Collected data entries

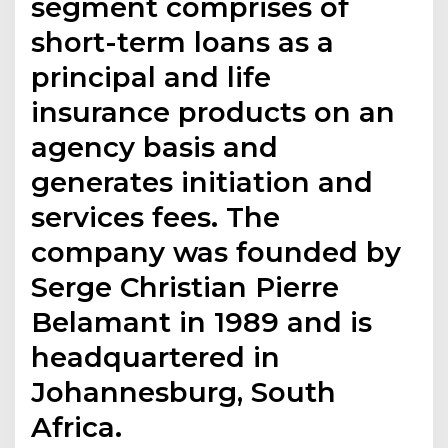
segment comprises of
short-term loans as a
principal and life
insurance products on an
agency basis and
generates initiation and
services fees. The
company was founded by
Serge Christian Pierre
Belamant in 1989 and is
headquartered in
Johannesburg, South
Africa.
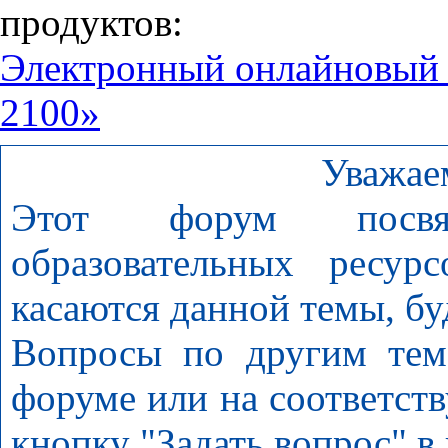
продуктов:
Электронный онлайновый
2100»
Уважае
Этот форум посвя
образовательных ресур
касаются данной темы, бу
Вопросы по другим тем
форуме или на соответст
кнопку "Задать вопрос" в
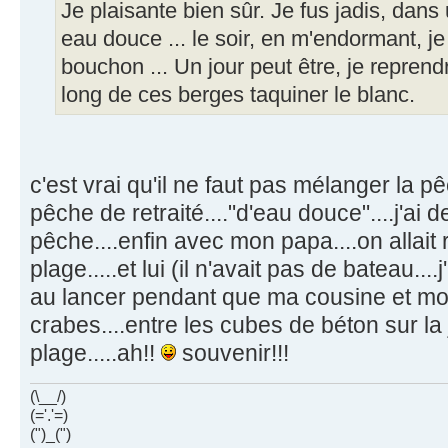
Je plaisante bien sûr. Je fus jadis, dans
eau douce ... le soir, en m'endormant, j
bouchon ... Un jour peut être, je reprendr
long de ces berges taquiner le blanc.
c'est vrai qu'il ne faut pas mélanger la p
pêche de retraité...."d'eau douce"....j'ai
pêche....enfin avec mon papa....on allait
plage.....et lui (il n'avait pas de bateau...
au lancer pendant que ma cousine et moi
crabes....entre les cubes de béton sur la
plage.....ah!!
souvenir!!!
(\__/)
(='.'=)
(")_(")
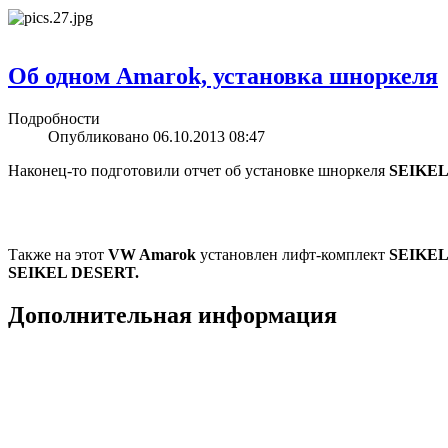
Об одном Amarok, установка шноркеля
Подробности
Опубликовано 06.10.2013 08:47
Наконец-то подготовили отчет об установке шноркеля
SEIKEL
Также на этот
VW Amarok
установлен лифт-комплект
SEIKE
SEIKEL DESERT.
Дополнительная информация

==

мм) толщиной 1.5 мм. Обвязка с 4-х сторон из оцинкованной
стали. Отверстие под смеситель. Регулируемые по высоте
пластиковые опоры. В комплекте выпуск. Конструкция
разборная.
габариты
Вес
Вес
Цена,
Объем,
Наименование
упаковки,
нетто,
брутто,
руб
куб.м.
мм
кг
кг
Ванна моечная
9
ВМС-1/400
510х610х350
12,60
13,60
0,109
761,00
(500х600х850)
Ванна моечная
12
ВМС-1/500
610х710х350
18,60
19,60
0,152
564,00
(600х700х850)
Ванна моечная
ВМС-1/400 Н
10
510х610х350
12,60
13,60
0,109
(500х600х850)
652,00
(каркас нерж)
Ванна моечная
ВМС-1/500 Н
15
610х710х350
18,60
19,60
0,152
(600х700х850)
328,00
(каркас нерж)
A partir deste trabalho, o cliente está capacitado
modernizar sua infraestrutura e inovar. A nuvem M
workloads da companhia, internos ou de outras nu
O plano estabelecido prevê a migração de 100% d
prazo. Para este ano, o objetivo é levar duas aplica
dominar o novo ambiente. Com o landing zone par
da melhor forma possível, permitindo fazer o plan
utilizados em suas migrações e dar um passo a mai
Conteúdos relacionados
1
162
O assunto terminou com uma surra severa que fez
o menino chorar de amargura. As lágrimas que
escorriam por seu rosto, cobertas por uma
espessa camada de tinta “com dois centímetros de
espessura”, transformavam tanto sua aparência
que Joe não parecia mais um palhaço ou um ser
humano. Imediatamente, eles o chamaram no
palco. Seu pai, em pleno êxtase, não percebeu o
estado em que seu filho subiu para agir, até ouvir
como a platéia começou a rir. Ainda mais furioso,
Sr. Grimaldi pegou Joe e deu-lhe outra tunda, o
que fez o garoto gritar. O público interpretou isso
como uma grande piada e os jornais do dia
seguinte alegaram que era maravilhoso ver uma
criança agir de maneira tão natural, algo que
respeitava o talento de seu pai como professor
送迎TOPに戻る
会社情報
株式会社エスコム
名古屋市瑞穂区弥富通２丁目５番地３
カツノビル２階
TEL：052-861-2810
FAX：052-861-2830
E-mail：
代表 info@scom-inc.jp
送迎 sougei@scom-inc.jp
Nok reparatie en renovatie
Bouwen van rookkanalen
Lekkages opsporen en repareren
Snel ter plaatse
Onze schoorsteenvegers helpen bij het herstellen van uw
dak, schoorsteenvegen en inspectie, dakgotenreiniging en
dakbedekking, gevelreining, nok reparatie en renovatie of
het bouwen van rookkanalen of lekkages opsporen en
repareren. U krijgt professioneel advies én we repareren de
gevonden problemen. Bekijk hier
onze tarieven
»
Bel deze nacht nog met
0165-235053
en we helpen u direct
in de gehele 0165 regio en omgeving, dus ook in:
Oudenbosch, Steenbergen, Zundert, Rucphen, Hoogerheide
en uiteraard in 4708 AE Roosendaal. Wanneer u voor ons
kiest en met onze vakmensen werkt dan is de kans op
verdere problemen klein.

* Task to complete: In your answer, include only the lines above starting at the line that holds "het bouwen van" and ending at the line that holds "verdere problemen klein.", copied exactly.

* Output for this exercise:
het bouwen van rookkanalen of lekkages opsporen en
repareren. U krijgt professioneel advies én we repareren de
gevonden problemen. Bekijk hier
onze tarieven
»
Bel deze nacht nog met
0165-235053
en we helpen u direct
in de gehele 0165 regio en omgeving, dus ook in:
Oudenbosch, Steenbergen, Zundert, Rucphen, Hoogerheide
en uiteraard in 4708 AE Roosendaal. Wanneer u voor ons
kiest en met onze vakmensen werkt dan is de kans op
verdere problemen klein.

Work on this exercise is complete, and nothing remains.